### [What this exercise asks]
[a] Reproduce the stretch of the Bravais lattice page from "Unit cell and" through "shortest possible sides.".
[b] Answer these from the Bravais lattice page:
(i) What two forms may a basis take?
(ii) What are the vectors a₁, a₂ and a₃ called?
(iii) In the two-dimensional example, which choice of unit cell is probably the most convenient?
[c] Render this sentence from the Bravais lattice page in Spanish: "There is no unique way of choosing a primitive cell for a given Bravais lattice."

*** Page text ***

Bravais Lattice

In this section, we will introduce a number of definitions.

Lattice is the mathematical representation of a crystal. In order to describe the structure of a crystal mathematically, we use the concept of lattice. The lattice is an abstract two dimensional net or three dimensional mesh, and when you attach a basis (which could be a simple atom, or more complex: a group of atoms) to every lattice point, it becomes a real crystal.

$$Lattice + Basis = Crystal~structure$$

Lattice translational vector

A crystal is made up by repeated translation of the basis. Therefore, a lattice consists of all points with position vectors $\textbf{R}$ of the form:

$$\textbf{R} = n_1\textbf{a}_1 + n_2\textbf{a}_2 + n_3\textbf{a}_3$$

Where $\textbf{a}_1$, $\textbf{a}_2$, and $\textbf{a}_3$ are any three vectors not all in the same plane, and $n_1$, $n_2$, and $n_3$ range through all integral values. The vectors $\textbf{a}_1$, $\textbf{a}_2$, and $\textbf{a}_3$ are called primitive vectors, and are said to span the lattice.

Unit cell and Bravais lattices

A volume of space that, when translated through all the vectors in a Bravais lattice, just fills all of space without either overlapping itself or leaving voids is called a primitive cell or primitive unit cell of the lattice.

There is no unique way of choosing a primitive cell for a given Bravais lattice. It is usually convenient to choose as a unit cell with the shortest possible sides.

Here we will consider a two dimensional example:

The choice of unit cell ABCD, EFGH or KLMN are all valid as all of them spans the whole crystal. However, the choice of ABCD is probably more convenient.

*** Records provided ***

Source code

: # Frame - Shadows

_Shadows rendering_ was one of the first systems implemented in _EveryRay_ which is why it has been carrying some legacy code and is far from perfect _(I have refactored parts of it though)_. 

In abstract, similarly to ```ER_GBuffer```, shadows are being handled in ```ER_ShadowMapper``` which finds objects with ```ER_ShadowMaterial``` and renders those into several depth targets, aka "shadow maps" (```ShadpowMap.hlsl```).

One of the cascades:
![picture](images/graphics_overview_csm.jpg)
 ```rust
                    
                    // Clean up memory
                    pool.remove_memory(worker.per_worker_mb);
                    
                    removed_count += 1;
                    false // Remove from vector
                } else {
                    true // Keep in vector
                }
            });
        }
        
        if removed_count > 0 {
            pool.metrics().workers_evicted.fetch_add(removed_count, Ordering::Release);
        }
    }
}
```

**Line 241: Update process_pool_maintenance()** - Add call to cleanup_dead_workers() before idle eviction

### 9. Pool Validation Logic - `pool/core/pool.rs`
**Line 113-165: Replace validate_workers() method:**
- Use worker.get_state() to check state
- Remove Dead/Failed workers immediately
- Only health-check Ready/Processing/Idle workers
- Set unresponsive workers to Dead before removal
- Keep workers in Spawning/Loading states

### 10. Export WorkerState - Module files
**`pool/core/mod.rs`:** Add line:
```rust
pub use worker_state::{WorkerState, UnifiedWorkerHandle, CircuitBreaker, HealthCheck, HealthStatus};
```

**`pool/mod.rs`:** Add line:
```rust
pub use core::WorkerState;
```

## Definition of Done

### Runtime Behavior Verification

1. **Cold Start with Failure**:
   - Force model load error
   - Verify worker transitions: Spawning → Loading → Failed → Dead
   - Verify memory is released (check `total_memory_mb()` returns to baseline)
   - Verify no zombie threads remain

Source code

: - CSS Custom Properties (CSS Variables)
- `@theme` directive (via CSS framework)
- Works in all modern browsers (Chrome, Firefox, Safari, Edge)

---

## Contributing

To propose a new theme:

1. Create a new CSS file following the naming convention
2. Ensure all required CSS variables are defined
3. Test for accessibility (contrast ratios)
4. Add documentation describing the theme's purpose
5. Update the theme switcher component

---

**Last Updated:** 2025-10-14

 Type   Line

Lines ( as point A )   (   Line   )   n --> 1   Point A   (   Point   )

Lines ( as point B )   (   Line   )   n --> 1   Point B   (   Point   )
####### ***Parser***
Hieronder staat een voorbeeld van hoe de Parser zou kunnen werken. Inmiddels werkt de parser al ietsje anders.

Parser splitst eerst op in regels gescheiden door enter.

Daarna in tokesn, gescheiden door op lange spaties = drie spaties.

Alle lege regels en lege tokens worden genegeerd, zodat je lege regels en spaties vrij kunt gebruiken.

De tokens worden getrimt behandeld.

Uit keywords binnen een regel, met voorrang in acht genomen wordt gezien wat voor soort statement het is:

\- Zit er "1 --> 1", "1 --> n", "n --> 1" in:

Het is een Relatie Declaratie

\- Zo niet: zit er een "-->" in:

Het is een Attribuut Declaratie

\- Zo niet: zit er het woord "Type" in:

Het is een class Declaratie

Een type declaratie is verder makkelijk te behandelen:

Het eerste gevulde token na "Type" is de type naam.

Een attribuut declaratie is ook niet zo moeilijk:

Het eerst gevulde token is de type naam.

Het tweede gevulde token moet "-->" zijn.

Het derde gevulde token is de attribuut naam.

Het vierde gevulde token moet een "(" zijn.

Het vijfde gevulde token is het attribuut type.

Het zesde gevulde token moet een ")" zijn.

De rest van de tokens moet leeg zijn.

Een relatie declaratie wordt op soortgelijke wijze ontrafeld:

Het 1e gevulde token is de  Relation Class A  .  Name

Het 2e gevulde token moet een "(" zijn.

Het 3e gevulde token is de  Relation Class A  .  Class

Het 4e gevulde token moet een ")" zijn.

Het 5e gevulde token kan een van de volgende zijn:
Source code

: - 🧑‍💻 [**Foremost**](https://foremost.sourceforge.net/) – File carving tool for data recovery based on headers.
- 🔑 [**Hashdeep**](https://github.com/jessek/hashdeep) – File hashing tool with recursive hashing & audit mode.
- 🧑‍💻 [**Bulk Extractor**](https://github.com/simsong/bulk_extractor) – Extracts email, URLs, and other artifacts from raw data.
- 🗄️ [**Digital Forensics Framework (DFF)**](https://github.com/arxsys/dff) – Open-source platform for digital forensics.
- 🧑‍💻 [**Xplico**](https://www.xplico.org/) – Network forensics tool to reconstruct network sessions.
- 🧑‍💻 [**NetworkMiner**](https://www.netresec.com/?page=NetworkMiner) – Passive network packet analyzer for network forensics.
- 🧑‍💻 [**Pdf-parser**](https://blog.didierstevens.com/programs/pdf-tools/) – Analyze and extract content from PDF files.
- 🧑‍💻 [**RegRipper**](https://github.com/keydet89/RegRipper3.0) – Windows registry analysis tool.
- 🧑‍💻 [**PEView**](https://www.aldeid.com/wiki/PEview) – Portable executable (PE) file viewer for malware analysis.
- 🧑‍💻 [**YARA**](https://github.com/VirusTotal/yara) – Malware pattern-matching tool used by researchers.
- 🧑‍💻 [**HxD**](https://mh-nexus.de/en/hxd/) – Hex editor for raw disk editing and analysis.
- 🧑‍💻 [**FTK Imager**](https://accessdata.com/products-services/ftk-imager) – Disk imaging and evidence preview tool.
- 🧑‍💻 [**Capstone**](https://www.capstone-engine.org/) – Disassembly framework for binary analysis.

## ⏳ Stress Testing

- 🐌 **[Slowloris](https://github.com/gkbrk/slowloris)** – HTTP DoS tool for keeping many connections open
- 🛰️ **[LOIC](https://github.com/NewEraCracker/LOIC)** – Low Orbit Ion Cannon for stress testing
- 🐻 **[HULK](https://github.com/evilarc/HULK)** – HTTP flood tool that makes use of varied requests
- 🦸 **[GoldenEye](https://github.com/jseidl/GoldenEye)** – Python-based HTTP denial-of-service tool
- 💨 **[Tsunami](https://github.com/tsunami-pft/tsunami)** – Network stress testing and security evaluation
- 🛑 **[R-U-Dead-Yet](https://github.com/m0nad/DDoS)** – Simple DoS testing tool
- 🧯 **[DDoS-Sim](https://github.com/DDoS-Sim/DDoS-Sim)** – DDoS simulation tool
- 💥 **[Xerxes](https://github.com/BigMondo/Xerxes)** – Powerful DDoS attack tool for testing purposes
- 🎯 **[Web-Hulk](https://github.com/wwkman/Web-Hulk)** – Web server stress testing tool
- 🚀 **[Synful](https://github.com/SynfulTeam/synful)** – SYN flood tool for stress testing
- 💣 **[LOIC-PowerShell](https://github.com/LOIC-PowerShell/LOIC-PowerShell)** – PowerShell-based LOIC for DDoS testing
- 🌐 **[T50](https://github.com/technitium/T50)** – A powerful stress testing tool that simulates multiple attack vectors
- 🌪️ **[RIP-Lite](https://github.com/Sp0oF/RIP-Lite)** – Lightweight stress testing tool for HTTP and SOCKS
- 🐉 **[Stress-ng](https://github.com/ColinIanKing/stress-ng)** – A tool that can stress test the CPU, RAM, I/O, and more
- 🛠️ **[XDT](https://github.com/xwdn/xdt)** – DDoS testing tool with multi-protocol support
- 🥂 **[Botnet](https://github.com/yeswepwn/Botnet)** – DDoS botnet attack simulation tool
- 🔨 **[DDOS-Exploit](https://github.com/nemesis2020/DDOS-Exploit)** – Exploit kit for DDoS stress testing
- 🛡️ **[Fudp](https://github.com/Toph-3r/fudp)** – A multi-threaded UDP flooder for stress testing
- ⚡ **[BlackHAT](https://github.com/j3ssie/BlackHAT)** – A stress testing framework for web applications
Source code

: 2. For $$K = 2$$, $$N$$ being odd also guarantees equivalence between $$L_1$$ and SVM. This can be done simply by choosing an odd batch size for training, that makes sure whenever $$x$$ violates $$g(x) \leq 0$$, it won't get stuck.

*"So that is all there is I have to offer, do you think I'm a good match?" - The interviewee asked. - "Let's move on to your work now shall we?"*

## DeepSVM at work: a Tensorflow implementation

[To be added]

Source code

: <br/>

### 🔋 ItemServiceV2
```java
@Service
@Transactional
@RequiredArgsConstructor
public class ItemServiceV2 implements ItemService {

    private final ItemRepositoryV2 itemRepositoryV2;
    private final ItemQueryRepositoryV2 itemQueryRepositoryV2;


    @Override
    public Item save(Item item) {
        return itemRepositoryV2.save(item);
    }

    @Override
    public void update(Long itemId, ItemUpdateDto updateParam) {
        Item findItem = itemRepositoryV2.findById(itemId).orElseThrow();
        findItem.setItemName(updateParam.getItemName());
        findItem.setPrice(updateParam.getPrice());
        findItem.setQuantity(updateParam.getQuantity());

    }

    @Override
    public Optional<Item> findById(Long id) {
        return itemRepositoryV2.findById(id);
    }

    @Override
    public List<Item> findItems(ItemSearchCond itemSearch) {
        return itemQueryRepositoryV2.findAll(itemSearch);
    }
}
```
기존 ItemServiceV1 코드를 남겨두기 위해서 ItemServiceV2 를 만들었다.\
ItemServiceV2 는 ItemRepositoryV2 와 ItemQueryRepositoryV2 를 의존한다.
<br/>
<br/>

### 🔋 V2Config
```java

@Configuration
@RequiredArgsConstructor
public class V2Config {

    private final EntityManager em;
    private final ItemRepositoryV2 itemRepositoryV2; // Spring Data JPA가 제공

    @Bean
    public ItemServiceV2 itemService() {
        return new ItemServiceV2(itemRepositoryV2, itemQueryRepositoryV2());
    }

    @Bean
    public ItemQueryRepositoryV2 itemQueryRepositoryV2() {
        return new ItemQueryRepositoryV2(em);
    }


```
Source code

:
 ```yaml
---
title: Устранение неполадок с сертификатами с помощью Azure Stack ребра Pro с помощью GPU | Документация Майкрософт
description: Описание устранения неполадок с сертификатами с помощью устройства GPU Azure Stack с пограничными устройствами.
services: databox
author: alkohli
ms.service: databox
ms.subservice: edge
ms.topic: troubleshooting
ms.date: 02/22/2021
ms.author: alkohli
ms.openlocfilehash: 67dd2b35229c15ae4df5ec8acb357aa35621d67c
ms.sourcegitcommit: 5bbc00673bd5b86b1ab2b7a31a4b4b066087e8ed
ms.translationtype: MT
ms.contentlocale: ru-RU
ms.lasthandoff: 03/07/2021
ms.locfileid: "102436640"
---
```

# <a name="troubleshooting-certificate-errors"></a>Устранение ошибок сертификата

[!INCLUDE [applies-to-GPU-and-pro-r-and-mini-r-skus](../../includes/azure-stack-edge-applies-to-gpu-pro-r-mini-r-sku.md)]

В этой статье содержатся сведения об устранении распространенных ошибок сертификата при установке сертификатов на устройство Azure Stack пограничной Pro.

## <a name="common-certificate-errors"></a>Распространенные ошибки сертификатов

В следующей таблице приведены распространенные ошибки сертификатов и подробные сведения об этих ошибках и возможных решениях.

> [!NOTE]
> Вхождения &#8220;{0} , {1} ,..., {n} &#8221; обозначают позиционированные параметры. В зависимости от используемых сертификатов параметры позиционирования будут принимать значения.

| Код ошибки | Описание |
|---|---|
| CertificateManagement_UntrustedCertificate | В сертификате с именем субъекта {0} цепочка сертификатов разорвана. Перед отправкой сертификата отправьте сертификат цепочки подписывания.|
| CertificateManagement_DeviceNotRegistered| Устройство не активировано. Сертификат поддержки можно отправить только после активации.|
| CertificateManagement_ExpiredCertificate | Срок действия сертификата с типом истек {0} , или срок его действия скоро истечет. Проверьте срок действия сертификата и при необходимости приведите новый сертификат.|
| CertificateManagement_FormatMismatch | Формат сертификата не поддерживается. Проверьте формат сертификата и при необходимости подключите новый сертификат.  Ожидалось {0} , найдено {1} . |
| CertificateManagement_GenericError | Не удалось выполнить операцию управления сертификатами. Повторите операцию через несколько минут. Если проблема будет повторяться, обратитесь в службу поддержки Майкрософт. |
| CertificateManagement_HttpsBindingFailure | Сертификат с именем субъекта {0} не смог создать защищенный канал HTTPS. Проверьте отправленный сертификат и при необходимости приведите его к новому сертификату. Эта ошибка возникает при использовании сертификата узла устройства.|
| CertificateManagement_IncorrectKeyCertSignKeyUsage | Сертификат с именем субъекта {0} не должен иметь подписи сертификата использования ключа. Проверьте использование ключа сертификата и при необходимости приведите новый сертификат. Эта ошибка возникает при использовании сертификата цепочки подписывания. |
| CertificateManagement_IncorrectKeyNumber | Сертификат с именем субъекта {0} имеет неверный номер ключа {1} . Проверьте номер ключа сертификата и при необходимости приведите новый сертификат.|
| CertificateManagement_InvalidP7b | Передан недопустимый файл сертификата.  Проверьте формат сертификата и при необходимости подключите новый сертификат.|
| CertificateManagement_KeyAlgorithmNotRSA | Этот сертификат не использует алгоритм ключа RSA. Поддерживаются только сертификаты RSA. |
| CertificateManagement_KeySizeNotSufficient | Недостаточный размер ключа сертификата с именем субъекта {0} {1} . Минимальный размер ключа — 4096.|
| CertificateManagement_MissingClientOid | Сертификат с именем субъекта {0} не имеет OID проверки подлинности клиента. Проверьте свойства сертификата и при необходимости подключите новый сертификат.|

***

### [Answers for each item]
[a]
Unit cell and Bravais lattices

A volume of space that, when translated through all the vectors in a Bravais lattice, just fills all of space without either overlapping itself or leaving voids is called a primitive cell or primitive unit cell of the lattice.

There is no unique way of choosing a primitive cell for a given Bravais lattice. It is usually convenient to choose as a unit cell with the shortest possible sides.

[b]
(i) A simple atom, or a group of atoms.
(ii) Primitive vectors.
(iii) ABCD.

[c] No existe una forma única de elegir una celda primitiva para una red de Bravais dada.